§ Aim of the task: Please render the records from the line containing "The Poradie series" down to the line containing "Rank the categories", both ends included, as a Markdown table with the columns Row and Line. Skip blank lines and leave the pictures out.

§ Records provided:

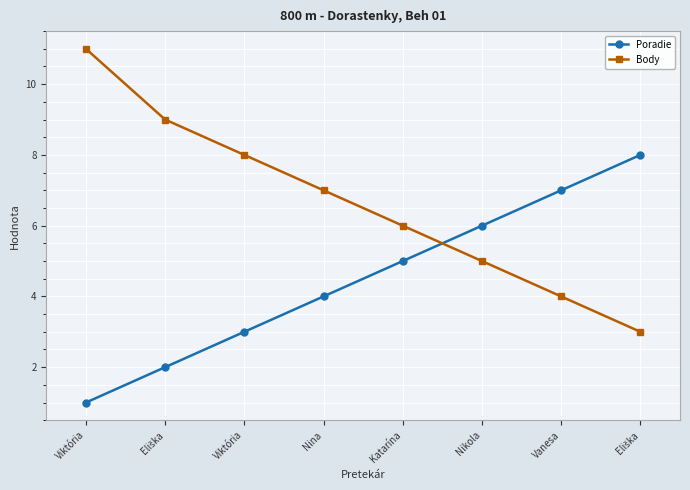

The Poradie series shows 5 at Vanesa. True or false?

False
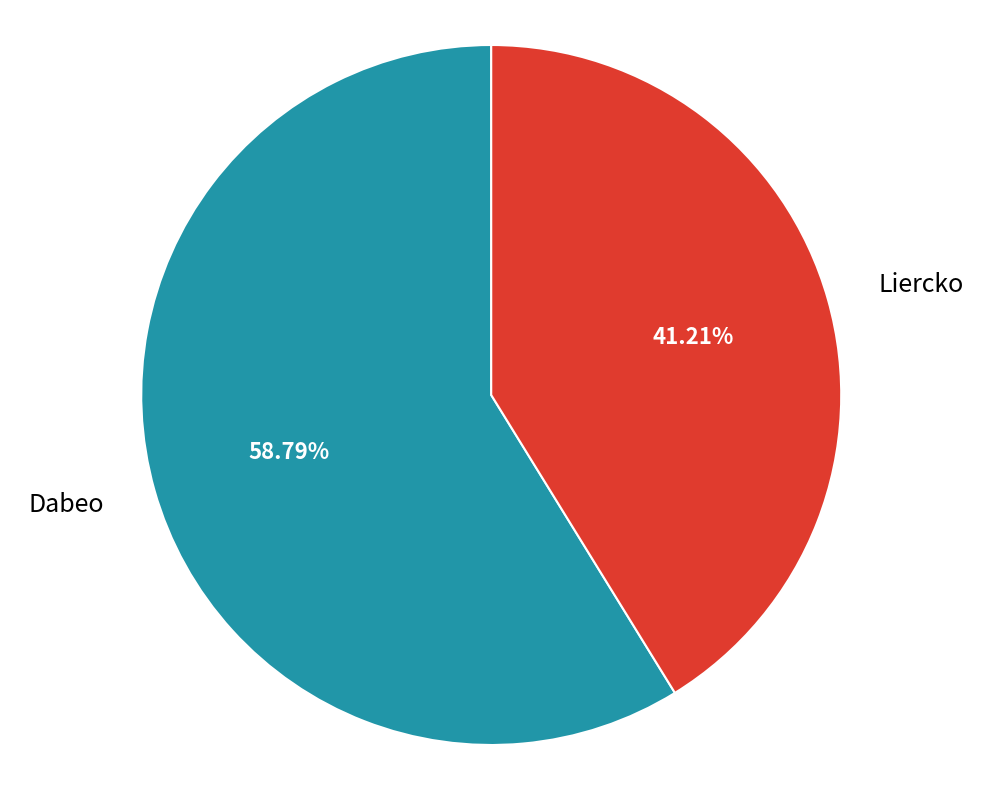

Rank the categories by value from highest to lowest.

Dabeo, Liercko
---
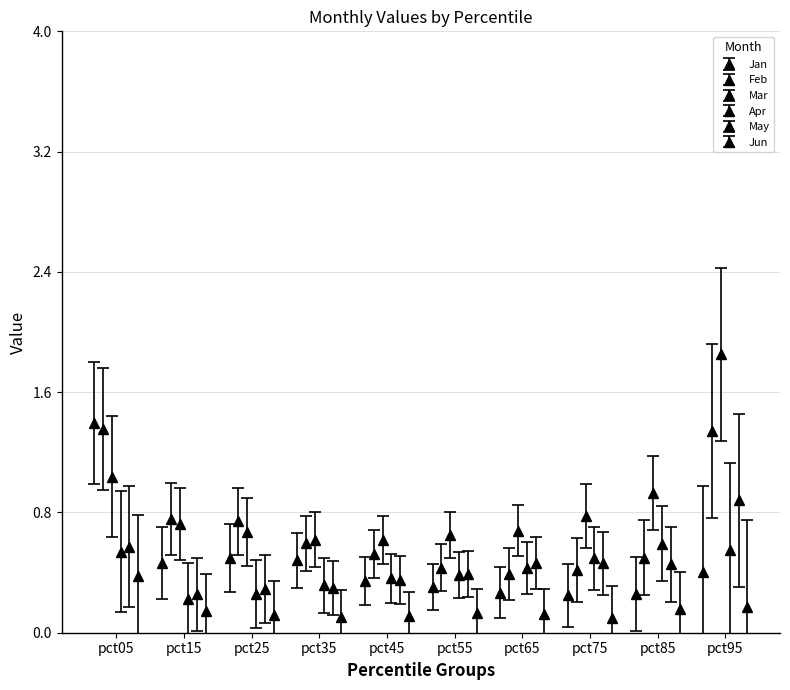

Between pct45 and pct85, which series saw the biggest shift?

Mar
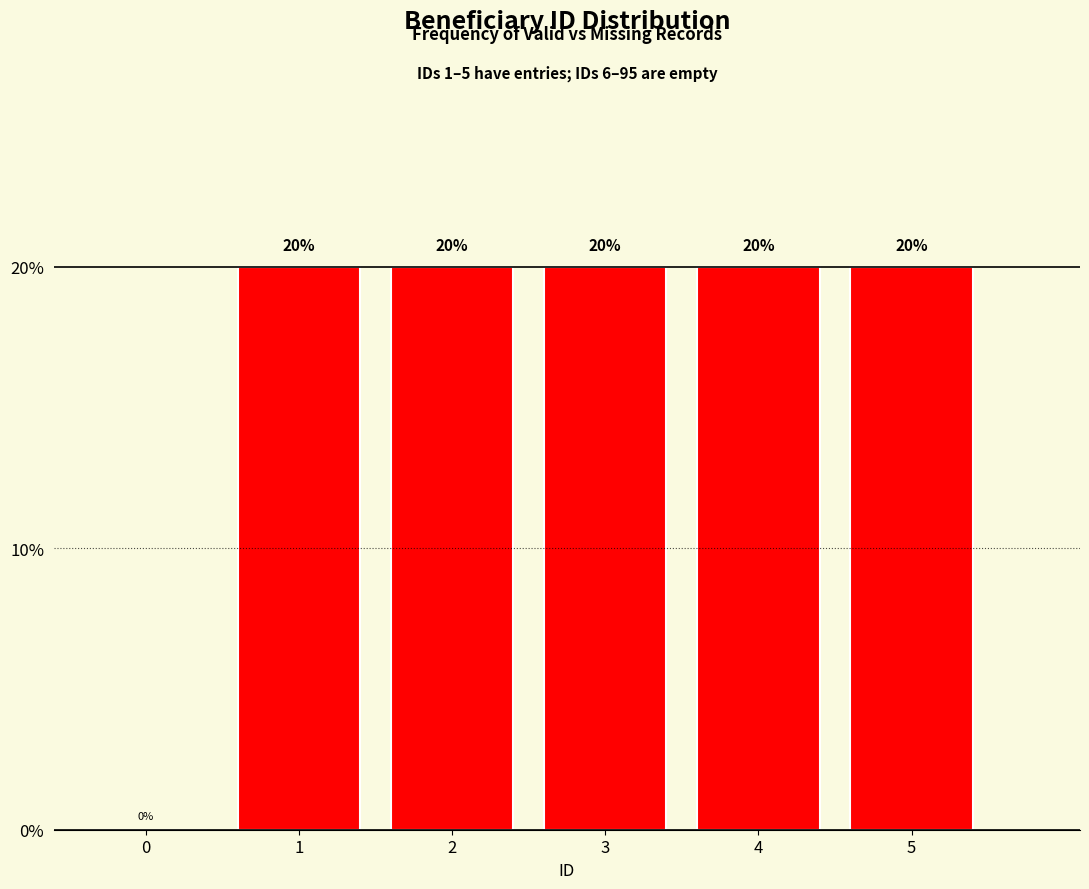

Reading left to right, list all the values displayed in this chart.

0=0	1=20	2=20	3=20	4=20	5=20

§ Exercise result:
| Row | Line |
|---|---|
| 1 | The Poradie series shows 5 at Vanesa. True or false? |
| 2 | False |
| 3 | Rank the categories by value from highest to lowest. |